Zim to establish bond market

via Zim to establish bond market – DailyNews Live 7 August 2015 by John Kachembere

HARARE – Reserve Bank of Zimbabwe (RBZ) governor John Mangudya says the country is ready to establish a bond market.

“The bond market would be an avenue for the intermediation process through the mobilisation of long-term savings and channelling them to the needy productive sectors of the economy,” he said in his mid-term monetary policy statement on Wednesday.

Mangudya noted that a vibrant and liquid bond market will also facilitate the development and deepening of the domestic financial system.

“Liquidity is critical in the secondary bond market to allow investors to move in and out of their positions without challenges. Once affordable funding has been availed to the productive sectors of the economy, the Reserve Bank expects improvement in capacity utilisation and an increase in exports — a major source of the much needed liquidity,” he added.

This comes as the Zimbabwe Stock Exchange last year indicated that it was working on establishing a bond market in the country.

A bond market involves the issuance and trading of debt securities in a financial market where participants can issue new debt, known as the primary market, or buy and sell debt securities as the secondary market.

This is usually in the form of bonds but it may include notes and bills with the primary goal to provide a mechanism for long-term funding of public and private expenditures.

In mature markets the bond market plays a critical role in the mobilisation of long-term financing for government, quasi-government and the private sector needs.

Market experts say in the wake of serious liquidity constraints facing the productive sectors of the economy due to the short-term nature of bank loans, the bond market can play a significant role in availing long-term for development of the economy.

“Due to high levels of nonperforming loans, banks have increasingly reduced their lending to the productive sectors with most of them focusing on individual salary-based consumptive lending.

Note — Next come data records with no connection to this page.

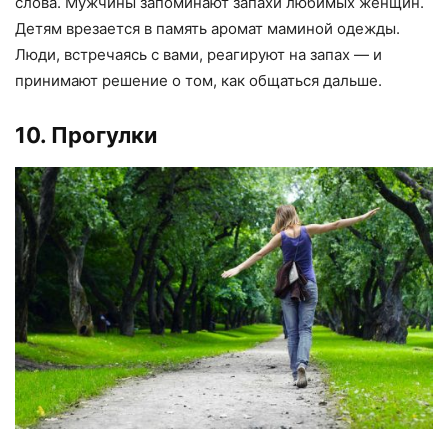
слова. Мужчины запоминают запахи любимых женщин.
Детям врезается в память аромат маминой одежды.
Люди, встречаясь с вами, реагируют на запах — и
принимают решение о том, как общаться дальше.
10. Прогулки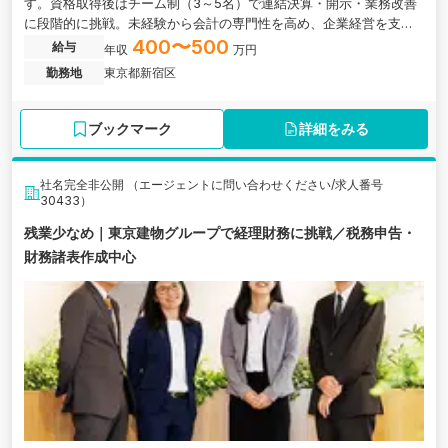
す。資格取得後はチーム制（3～5名）で連結決算・開示・業務改善
に段階的に挑戦。未経験から会計の専門性を高め、企業経営を支え
る人材を目指せます。東京都新宿にある、業界シェアNo.1の連結会
400〜500
給与
年収
万円
計ソリューションを提供し、複数企業の連結決算・開示業務を支援
勤務地
東京都新宿区
しているプライム上場子会社の求人です。
ブックマーク
詳細をみる
社名完全非公開 （エージェントに問い合わせください/求人番号
30433）
残業少なめ｜東京建物グループで経理財務に挑戦／税務申告・
財務諸表作成中心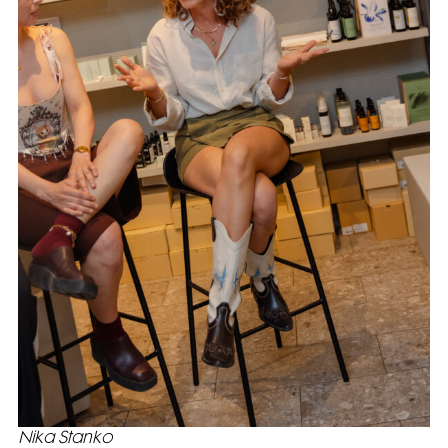
Nika Stanko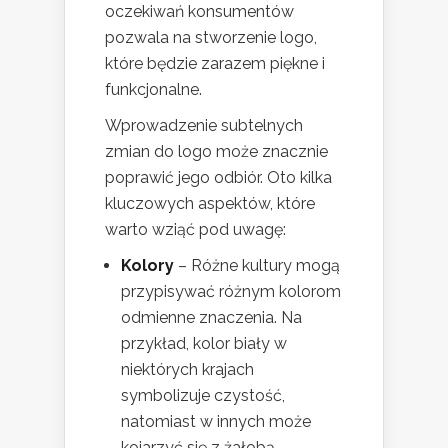
oczekiwań konsumentów
pozwala na stworzenie logo,
które będzie zarazem piękne i
funkcjonalne.
Wprowadzenie subtelnych
zmian do logo może znacznie
poprawić jego odbiór. Oto kilka
kluczowych aspektów, które
warto wziąć pod uwagę:
Kolory
– Różne kultury mogą
przypisywać różnym kolorom
odmienne znaczenia. Na
przykład, kolor biały w
niektórych krajach
symbolizuje czystość,
natomiast w innych może
kojarzyć się z żałobą.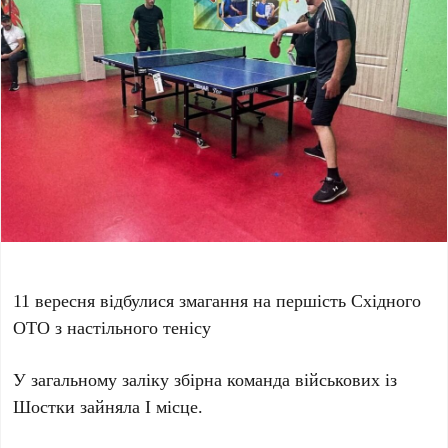
11 вересня відбулися змагання на першість Східного
ОТО з настільного тенісу
У загальному заліку збірна команда військових із
Шостки зайняла І місце.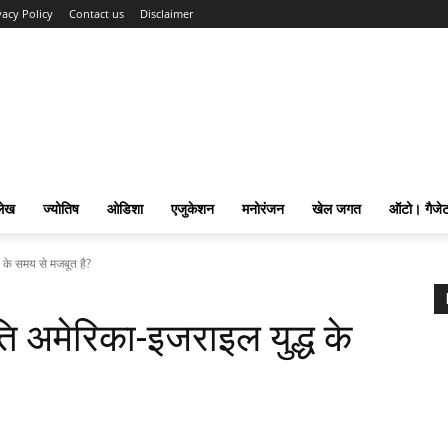
vacy Policy
Contact us
Disclaimer
लेख
ज्योतिष
ओडिशा
एजुकेशन
मनोरंजन
खेल जगत
ऑटो। गैजे
ध के समय से मजबूत है?
िति अमेरिका-इजराइल युद्ध के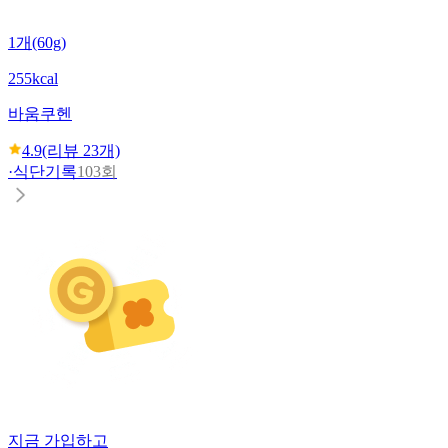
1개(60g)
255kcal
바움쿠헨
4.9
(리뷰
23
개)
·
식단기록
103회
지금 가입하고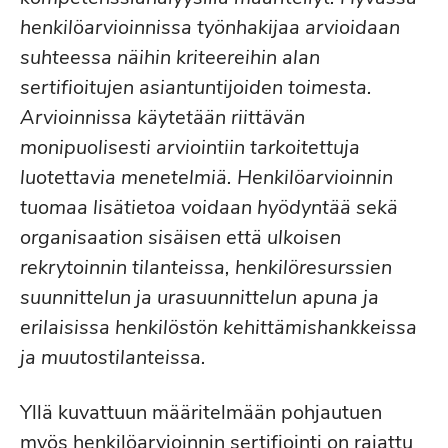
henkilöarvioinnissa työnhakijaa arvioidaan
suhteessa näihin kriteereihin alan
sertifioitujen asiantuntijoiden toimesta.
Arvioinnissa käytetään riittävän
monipuolisesti arviointiin tarkoitettuja
luotettavia menetelmiä. Henkilöarvioinnin
tuomaa lisätietoa voidaan hyödyntää sekä
organisaation sisäisen että ulkoisen
rekrytoinnin tilanteissa, henkilöresurssien
suunnittelun ja urasuunnittelun apuna ja
erilaisissa henkilöstön kehittämishankkeissa
ja muutostilanteissa.
Yllä kuvattuun määritelmään pohjautuen
myös henkilöarvioinnin sertifiointi on rajattu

It is against this background that the bond market has a major role to play to fill the financing gap,” said Mangudya.

The major participants in the bond market include local institutional investors such as pension funds and insurance companies, and foreign investors.

The productive sectors of the economy require long-term funding to replace antiquated and obsolete machinery and employ modern cost-effective production techniques that enhance production and product competitiveness.